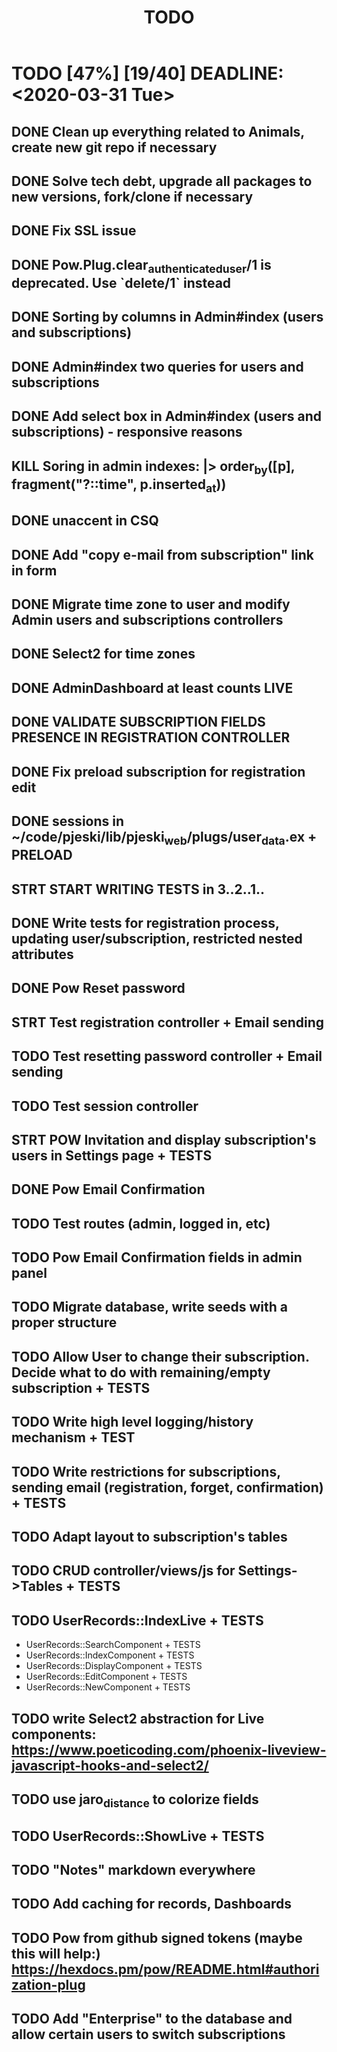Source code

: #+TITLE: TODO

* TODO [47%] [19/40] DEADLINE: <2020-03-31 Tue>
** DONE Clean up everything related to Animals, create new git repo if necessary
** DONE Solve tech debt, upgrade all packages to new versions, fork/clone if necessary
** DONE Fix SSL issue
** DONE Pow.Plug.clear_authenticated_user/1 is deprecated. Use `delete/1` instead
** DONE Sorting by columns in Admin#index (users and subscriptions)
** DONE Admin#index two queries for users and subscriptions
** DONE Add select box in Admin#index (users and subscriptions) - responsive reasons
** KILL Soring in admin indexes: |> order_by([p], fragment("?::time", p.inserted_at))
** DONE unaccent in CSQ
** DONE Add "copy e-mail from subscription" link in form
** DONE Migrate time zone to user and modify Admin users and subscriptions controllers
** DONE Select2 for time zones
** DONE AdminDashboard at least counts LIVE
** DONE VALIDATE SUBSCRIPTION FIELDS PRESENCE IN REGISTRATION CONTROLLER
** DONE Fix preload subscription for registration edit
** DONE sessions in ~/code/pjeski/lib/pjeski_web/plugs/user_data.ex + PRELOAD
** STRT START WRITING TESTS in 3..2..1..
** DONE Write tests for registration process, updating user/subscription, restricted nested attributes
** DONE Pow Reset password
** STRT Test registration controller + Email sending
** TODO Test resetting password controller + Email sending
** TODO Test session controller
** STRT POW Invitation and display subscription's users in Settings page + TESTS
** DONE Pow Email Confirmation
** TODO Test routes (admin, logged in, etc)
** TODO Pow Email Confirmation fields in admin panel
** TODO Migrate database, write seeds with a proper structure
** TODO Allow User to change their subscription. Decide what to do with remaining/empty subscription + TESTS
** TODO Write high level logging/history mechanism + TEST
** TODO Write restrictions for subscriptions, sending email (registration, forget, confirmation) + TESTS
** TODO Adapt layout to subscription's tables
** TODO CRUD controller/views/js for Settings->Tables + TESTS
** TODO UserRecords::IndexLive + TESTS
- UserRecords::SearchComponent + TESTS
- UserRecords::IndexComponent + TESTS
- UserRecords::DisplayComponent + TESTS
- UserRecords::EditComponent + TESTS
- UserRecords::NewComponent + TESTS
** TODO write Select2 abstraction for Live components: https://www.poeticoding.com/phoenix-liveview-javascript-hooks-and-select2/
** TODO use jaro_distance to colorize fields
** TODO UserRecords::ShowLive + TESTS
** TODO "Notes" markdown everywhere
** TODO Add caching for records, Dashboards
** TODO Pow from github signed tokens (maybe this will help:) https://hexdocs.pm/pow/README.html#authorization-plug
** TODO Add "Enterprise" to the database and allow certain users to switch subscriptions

····················

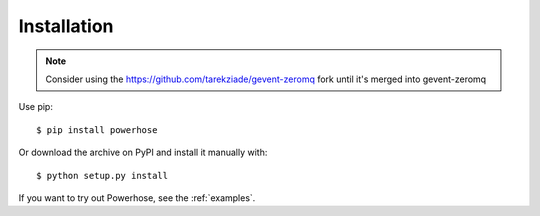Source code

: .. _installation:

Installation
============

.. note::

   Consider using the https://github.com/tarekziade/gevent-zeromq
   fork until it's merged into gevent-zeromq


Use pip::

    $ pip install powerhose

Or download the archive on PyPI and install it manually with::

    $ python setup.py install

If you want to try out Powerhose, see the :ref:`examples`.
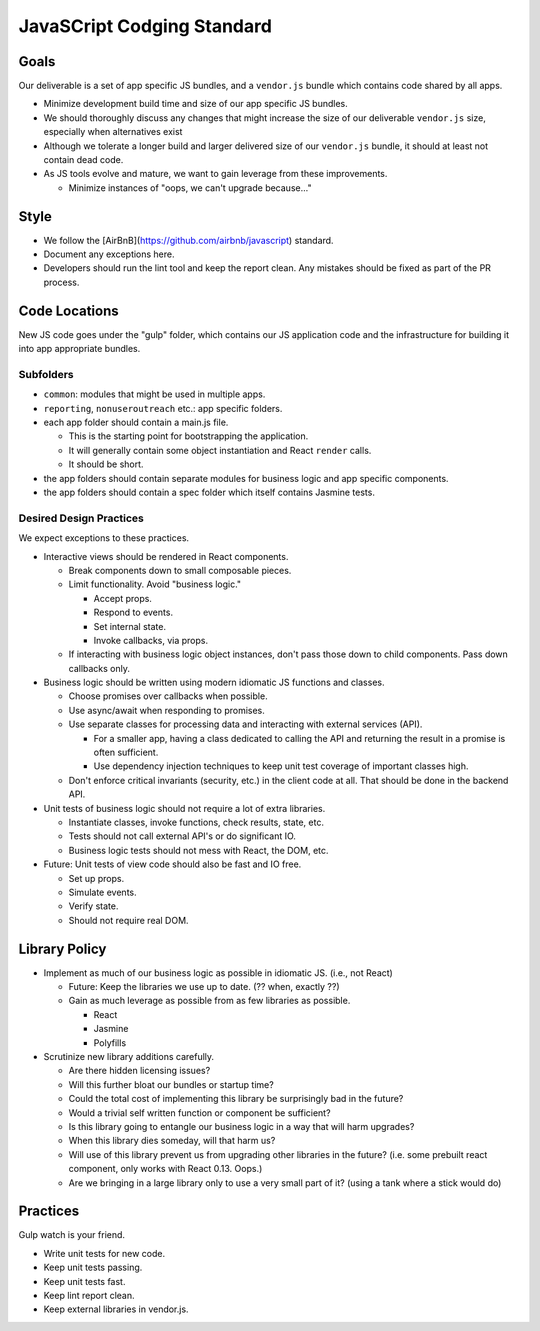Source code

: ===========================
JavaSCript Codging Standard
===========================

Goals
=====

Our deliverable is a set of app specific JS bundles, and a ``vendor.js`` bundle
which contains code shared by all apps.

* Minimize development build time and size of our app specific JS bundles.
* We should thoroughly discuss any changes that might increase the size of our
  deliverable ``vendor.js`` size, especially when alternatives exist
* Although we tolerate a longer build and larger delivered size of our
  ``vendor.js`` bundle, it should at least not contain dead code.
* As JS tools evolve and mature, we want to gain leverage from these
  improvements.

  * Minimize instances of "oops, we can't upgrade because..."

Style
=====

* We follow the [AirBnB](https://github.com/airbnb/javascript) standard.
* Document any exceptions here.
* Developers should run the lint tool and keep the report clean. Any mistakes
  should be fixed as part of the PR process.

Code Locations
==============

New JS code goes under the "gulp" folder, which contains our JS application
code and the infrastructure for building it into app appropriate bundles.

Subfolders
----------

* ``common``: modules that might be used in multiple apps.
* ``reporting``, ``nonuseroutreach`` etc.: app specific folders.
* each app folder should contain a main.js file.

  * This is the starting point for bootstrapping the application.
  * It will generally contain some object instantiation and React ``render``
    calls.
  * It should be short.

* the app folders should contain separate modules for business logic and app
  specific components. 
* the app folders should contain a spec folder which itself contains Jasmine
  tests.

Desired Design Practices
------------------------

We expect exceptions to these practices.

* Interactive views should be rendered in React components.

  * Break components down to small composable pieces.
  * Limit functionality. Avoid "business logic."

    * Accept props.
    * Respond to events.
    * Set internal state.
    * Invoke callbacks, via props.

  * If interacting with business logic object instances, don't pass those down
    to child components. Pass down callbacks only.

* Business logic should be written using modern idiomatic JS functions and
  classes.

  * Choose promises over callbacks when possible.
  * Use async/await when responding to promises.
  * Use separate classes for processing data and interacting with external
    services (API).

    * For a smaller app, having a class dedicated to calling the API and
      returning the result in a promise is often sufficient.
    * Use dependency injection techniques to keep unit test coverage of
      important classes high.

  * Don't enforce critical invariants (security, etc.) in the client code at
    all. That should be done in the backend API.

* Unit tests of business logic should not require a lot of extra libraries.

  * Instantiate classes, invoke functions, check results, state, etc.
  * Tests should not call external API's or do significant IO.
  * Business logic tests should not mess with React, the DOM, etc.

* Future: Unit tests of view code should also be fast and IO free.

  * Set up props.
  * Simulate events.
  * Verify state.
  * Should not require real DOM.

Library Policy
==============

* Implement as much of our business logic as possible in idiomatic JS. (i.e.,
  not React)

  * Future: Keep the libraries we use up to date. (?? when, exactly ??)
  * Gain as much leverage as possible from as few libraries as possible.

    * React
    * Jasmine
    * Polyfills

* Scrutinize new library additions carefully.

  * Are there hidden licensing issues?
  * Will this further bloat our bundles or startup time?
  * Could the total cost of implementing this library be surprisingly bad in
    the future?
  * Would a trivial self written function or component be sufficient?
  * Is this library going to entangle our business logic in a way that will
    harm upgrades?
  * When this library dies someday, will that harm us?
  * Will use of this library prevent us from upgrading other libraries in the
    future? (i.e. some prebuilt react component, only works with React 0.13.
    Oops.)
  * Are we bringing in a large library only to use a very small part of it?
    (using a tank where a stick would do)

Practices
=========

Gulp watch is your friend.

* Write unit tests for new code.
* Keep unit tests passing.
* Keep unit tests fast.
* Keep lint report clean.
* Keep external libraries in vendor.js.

····················

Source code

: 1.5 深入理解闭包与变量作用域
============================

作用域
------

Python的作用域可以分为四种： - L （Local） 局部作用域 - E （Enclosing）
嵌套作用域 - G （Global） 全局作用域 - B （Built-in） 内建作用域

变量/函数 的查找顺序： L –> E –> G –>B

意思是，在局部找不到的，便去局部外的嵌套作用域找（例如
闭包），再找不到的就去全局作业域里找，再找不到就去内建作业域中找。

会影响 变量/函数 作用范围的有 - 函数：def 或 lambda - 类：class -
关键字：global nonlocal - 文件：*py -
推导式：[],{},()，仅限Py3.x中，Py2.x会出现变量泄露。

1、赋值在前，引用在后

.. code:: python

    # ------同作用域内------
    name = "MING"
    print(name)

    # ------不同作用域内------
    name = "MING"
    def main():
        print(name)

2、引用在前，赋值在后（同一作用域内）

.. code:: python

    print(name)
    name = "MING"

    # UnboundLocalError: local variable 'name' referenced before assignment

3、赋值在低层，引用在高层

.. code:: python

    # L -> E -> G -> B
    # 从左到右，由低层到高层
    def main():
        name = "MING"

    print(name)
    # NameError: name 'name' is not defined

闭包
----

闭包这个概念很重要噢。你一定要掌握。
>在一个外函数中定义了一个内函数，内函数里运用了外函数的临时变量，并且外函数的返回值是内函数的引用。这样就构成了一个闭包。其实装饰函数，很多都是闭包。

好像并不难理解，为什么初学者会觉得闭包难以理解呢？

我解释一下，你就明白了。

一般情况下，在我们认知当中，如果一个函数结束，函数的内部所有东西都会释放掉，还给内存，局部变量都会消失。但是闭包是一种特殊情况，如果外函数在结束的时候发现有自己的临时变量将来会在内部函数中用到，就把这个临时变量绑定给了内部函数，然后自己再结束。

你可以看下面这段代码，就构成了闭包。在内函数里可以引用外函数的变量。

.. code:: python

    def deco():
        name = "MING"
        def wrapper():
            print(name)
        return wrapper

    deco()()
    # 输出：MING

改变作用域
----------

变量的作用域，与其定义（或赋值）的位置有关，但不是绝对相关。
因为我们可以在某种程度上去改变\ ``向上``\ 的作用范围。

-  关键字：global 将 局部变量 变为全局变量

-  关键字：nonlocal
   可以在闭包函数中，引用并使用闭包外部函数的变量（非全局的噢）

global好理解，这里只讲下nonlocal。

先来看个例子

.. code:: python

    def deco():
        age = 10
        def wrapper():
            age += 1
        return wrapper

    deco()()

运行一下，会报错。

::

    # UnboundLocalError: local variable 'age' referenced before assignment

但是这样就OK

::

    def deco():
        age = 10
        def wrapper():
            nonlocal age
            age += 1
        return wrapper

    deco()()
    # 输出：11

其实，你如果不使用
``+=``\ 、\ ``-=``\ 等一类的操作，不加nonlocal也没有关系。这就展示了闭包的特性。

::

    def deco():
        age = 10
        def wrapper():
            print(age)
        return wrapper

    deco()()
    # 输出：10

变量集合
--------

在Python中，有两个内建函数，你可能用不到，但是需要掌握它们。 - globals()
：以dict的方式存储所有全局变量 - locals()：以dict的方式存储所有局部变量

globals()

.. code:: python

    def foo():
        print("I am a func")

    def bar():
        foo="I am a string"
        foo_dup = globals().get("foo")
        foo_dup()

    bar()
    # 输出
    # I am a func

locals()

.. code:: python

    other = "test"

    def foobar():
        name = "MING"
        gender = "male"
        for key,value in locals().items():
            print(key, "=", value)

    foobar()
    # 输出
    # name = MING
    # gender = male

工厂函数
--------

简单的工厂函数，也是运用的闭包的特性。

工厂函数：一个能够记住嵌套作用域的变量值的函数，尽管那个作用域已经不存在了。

····················

Requirement:
Everything between and including the line above containing "If you want" and the line containing "specific JS bundles." should be reproduced exactly, with pictures excluded.

Reply:
If you want to try out Powerhose, see the :ref:`examples`.
Source code

: ===========================
JavaSCript Codging Standard
===========================

Goals
=====

Our deliverable is a set of app specific JS bundles, and a ``vendor.js`` bundle
which contains code shared by all apps.

* Minimize development build time and size of our app specific JS bundles.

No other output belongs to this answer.